Older female patients and those with a low household income were also found to be more susceptible to depression.
These findings were reported in a study, “Impact of ankylosing spondylitis on depression: a nationwide cohort study,” published in the journal Scientific Reports.
Ankylosing spondylitis is characterized by pain, stiffness, and fatigue, symptoms that commonly appear early in life, usually before age 30. Patients often experience progressive physical deterioration that can affect their professional capacity and quality of life. Altogether, these manifestations contribute to an increased risk of developing additional mental issues such as depression.
These patients are also more susceptible to other chronic diseases, such as diabetes, and cardiovascular and cerebrovascular diseases, which may also increase their vulnerability to mental disorders.
Hence, when caring for these patients, “it is essential to determine any other existing chronic diseases and be aware of the risks of developing depression from such diseases,” researchers said.
To determine how often people with ankylosing spondylitis faced depression, and examine how that risk related to patient characteristics and other chronic diseases, researchers reviewed the clinical records of 11,465 newly diagnosed patients in South Korea. They also analyzed the records of 57,325 sex- and age-matched patients without the disease. All the data was collected from the Korean National Health Insurance System (KNHIS) from 2010 to 2014.

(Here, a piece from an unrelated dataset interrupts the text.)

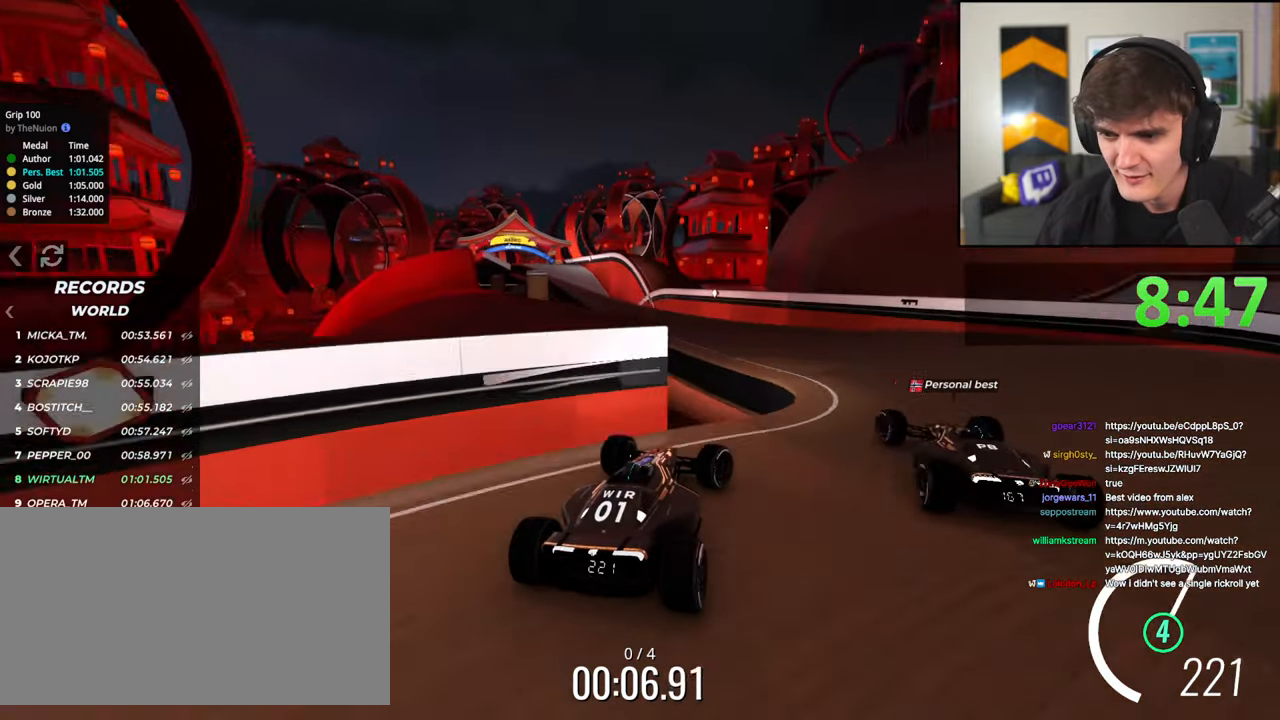
{"keys": ["up"], "events": [[50, "right", "up"], [100, "left", "down"], [250, "left", "up"], [333, "left", "down"], [483, "left", "up"]]}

During this period, new cases of depression were diagnosed in 10.84% of ankylosing spondylitis patients, and in 5.05% cases in the group without the disease.

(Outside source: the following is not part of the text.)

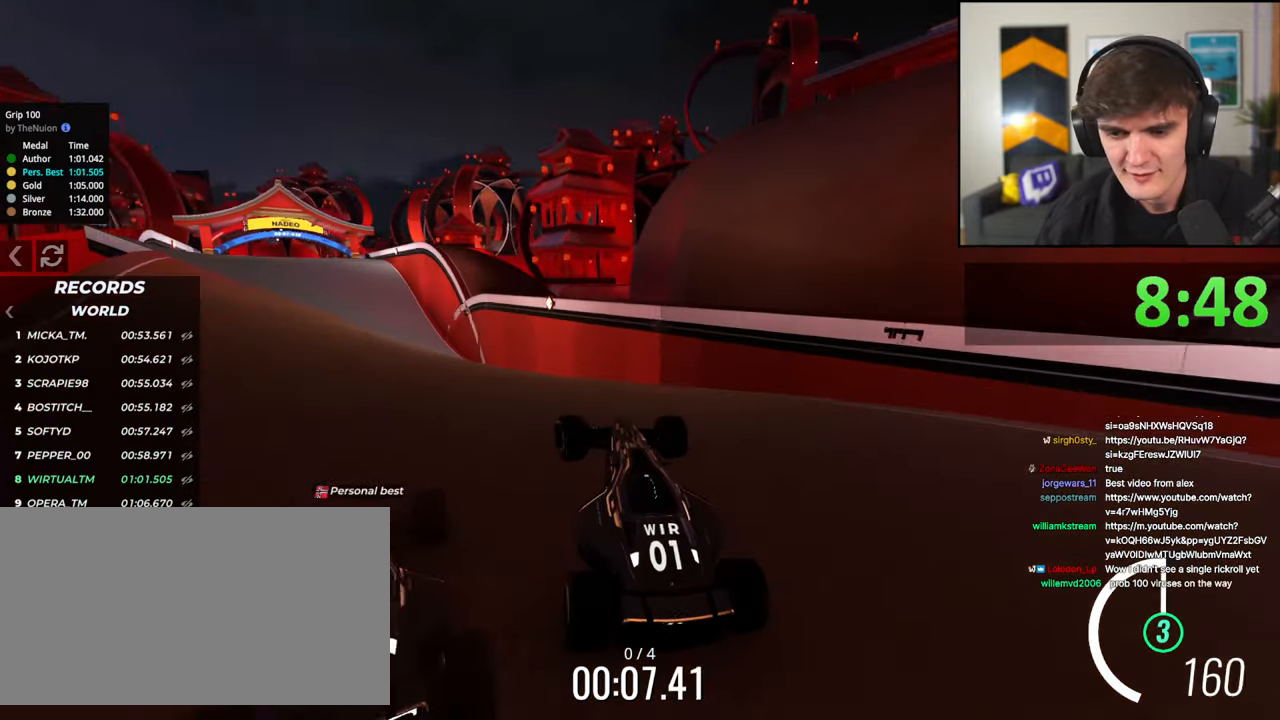
{"keys": ["up"], "events": [[217, "right", "down"], [267, "right", "up"]]}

Taken into account several patient variables, including age, sex, household income, and comorbidities, researchers found that the risk of depression was of about 2.21 times higher in patients with ankylosing spondylitis than in the general population without the disease.

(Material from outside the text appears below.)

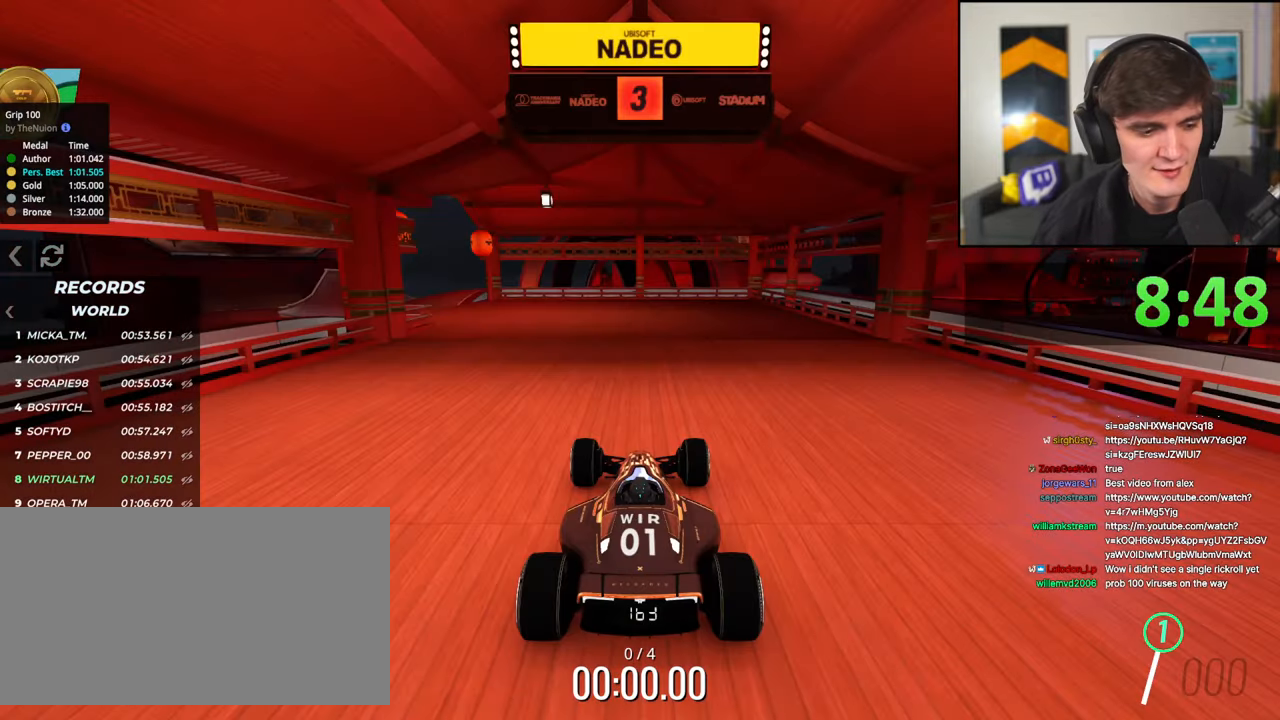
{"keys": ["up"], "events": []}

“Ankylosing spondylitis patients had greater risk of depression as the time progressed from the initial diagnosis,” researchers said. “In the fifth year following the initial diagnosis, 1.5 out of 10 ankylosing spondylitis patients and 0.5 out of 10 non-ankylosing spondylitis patients required the administration of antidepressant drugs.”
Additional analysis revealed that female patients, those older than 40, and those living in poorer economic conditions were the most likely to face depression, with 1.6, 1.8, and 1.3 times increased risk.
Chronic comorbidities, such as diabetes, high blood pressure, high blood fats, cancer, stroke, or chronic kidney disease, also worsened this vulnerability. In particular, those who experienced stroke and end-stage renal disease had the highest risk, twice as great as those who did not.
“This population-based cohort study showed that ankylosing spondylitis significantly increased the subsequent risk of developing depression,” researchers said. They suggested that doctors treating these patients “acknowledge the demographic characteristics, comorbidity, risk factors, and latent risk for depression” in order to achieve the best care.